Psychological-Spiritual Dynamics
Spiritually, this topic presses on fear, desire, control, resentment, shame, grief, patience, and hope. The heart either brings the experience under God or allows the experience to become the functional interpreter of God.
Divine-Perspective Analysis
Before God, The Problem of Evil is not private raw experience only. It becomes a place where the creature may accuse, despair, numb out, or bow in honest dependence, tested faith, repentance, obedience, and worship.

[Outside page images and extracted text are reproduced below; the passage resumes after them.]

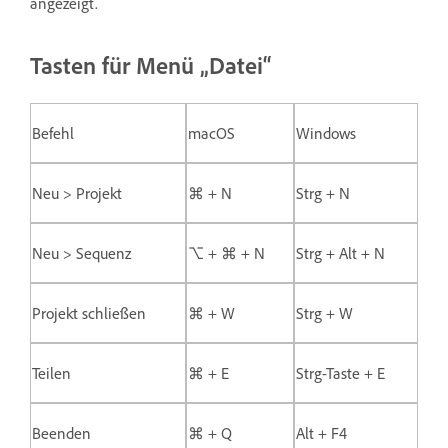
angezeigt.
Tasten für Menü „Datei“
Befehl
macOS
Windows
Neu > Projekt
⌘ + N
Strg + N
Neu > Sequenz
⌥ + ⌘ + N
Strg + Alt + N
Projekt schließen
⌘ + W
Strg + W
Teilen
⌘ + E
Strg-Taste + E
Beenden
⌘ + Q
Alt + F4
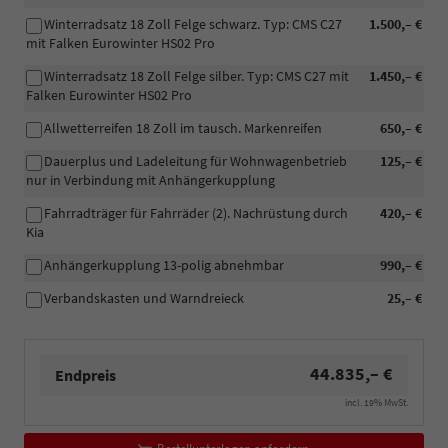
Winterradsatz 18 Zoll Felge schwarz. Typ: CMS C27
1.500,– €
mit Falken Eurowinter HS02 Pro
Winterradsatz 18 Zoll Felge silber. Typ: CMS C27 mit
1.450,– €
Falken Eurowinter HS02 Pro
Allwetterreifen 18 Zoll im tausch. Markenreifen
650,– €
Dauerplus und Ladeleitung für Wohnwagenbetrieb
125,– €
nur in Verbindung mit Anhängerkupplung
Fahrradträger für Fahrräder (2). Nachrüstung durch
420,– €
Kia
Anhängerkupplung 13-polig abnehmbar
990,– €
Verbandskasten und Warndreieck
25,– €
44.835,– €
Endpreis
incl. 19% MwSt.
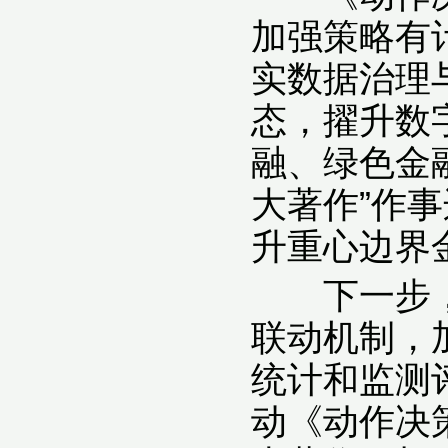
加强策略有
实数据治理
态，擢升数
融、绿色金
大著作”作
升重心边界
下一步，中
联动机制，
统计和监测
动《动作决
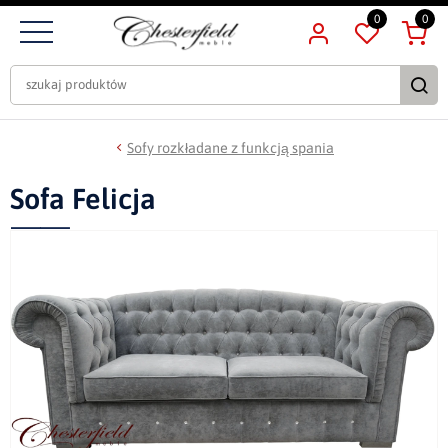
0
0
Sofy rozkładane z funkcją spania
Sofa Felicja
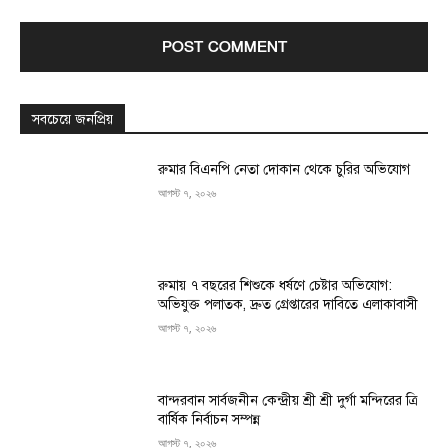
সবচেয়ে জনপ্রিয়
রুমার বিএনপি নেতা দোকান থেকে চুরির অভিযোগ
আগস্ট ৭, ২০২৬
রুমায় ৭ বছরের শিশুকে ধর্ষণে চেষ্টার অভিযোগ:
অভিযুক্ত পলাতক, দ্রুত গ্রেপ্তারের দাবিতে এলাকাবাসী
আগস্ট ৭, ২০২৬
বান্দরবান সার্বজনীন কেন্দ্রীয় শ্রী শ্রী দুর্গা মন্দিরের ত্রি
বার্ষিক নির্বাচন সম্পন্ন
আগস্ট ৭, ২০২৬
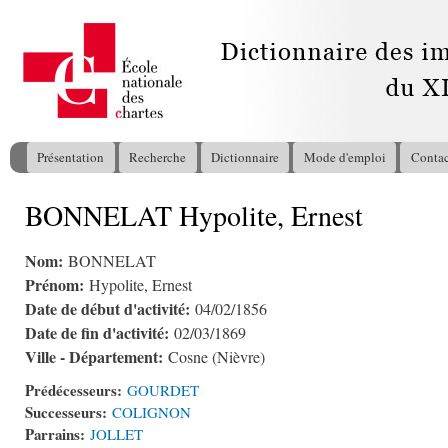
All
con
pri
Présentation
Recherche
Dictionnaire
Mode d'emploi
Contac
Menu principal
BONNELAT Hypolite, Ernest
Vous êtes ici
Nom:
BONNELAT
Prénom:
Hypolite, Ernest
Date de début d'activité:
04/02/1856
Date de fin d'activité:
02/03/1869
Ville - Département:
Cosne (Nièvre)
Prédécesseurs:
GOURDET
Successeurs:
COLIGNON
Parrains:
JOLLET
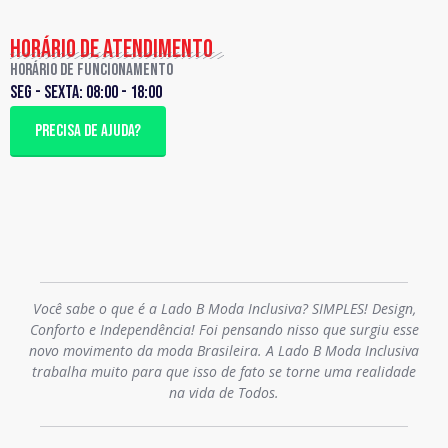
HORÁRIO DE ATENDIMENTO
Horário de Funcionamento
Seg - sexta: 08:00 - 18:00
PRECISA DE AJUDA?
Você sabe o que é a Lado B Moda Inclusiva? SIMPLES! Design,
Conforto e Independência! Foi pensando nisso que surgiu esse
novo movimento da moda Brasileira. A Lado B Moda Inclusiva
trabalha muito para que isso de fato se torne uma realidade
na vida de Todos.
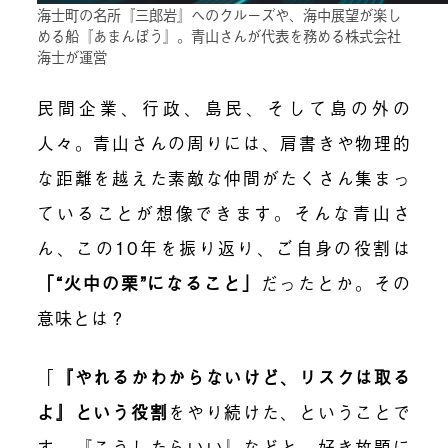
海士町の名所『三郎岩』へのクルーズや、海中展望が楽し
める船『あまんぼう』。青山さんが代表を務める株式会社
海士が運営
民間企業、行政、島民、そして島の外の
人々。青山さんの周りには、肩書きや物理的
な距離を越えた素敵な仲間がたくさん集まっ
ていることが想像できます。そんな青山さ
ん、この10年を振り返り、ご自身の役割は
「“火中の栗”になること」
だったとか。その
意味とは？
「
『やれるかわからないけど、リスクは取る
よ』という役割
をやり続けた、ということで
す。『こうしたらいい』などと、好き放題に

Trinitarian and Redemptive-Historical Integration
The Father governs with wisdom, the Son enters suffering and conquers death, and the Spirit sustains believers in weakness while they await bodily redemption. The entry therefore belongs within creation, fall, cross, resurrection, church endurance, and consummation.
Competing False Views
- Atheism treats evil as disproof without accounting for moral order.

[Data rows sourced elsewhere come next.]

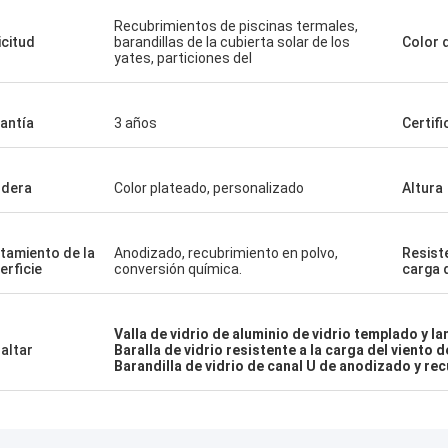
Recubrimientos de piscinas termales,
icitud
barandillas de la cubierta solar de los
Color d
yates, particiones del
antía
3 años
Certifi
dera
Color plateado, personalizado
Altura
tamiento de la
Anodizado, recubrimiento en polvo,
Resiste
erficie
conversión química.
carga 
Valla de vidrio de aluminio de vidrio templado y l
altar
Baralla de vidrio resistente a la carga del viento 
Barandilla de vidrio de canal U de anodizado y re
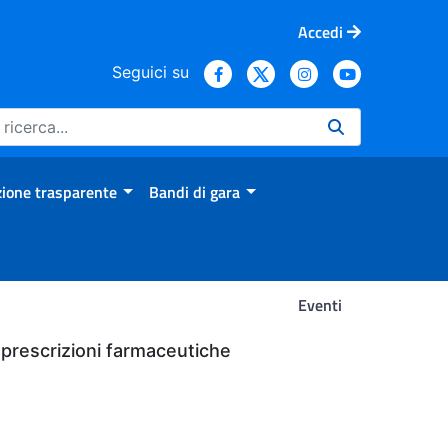
Accedi
Seguici su
ione trasparente
Bandi di gara
Eventi
le prescrizioni farmaceutiche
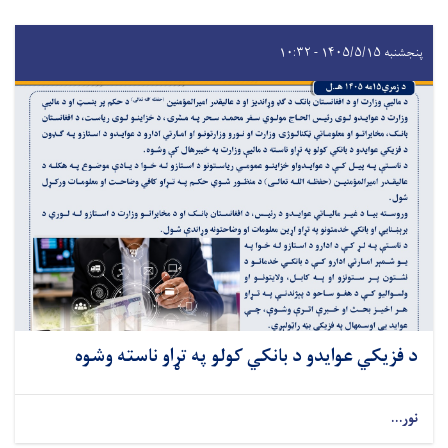
پنجشنبه ۱۴۰۵/۵/۱۵ - ۱۰:۳۲
د فزیکي عوایدو د بانکي کولو په تړاو ناسته وشوه
نور...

- Dualism gives evil rival ultimacy.
- Sentimental theism preserves niceness by weakening God.
Practical and Doctrinal Implications
- Teach evil through the whole biblical storyline.
- Preserve divine holiness and sovereignty.
- Point to final judgment and new creation.
Practical Reorientation
- Believe: The Problem of Evil must be received under God’s Word, God’s character, and God’s coming Kingdom rather than under fear, pain, shame, cultural pressure, or the demand for immediate explanation.
- Reject: every interpretation that makes suffering, bodily weakness, fear, death, or personal comfort more authoritative than God’s revealed truth.
- Repent: where entitlement, accusation, despair, denial, vanity, self-pity, or control-seeking has distorted the response before God.
- Obey: the next concrete act of faithfulness Scripture requires, even if pain, uncertainty, or weariness remains.
- Hope: in Christ crucified and risen, the Father’s wise providence, the Spirit’s sustaining grace, and the promised resurrection of the body.
- Worship: because The Problem of Evil, rightly seen, displays the seriousness of fallen life and the greater seriousness of God’s holiness, mercy, patience, power, and final restoration.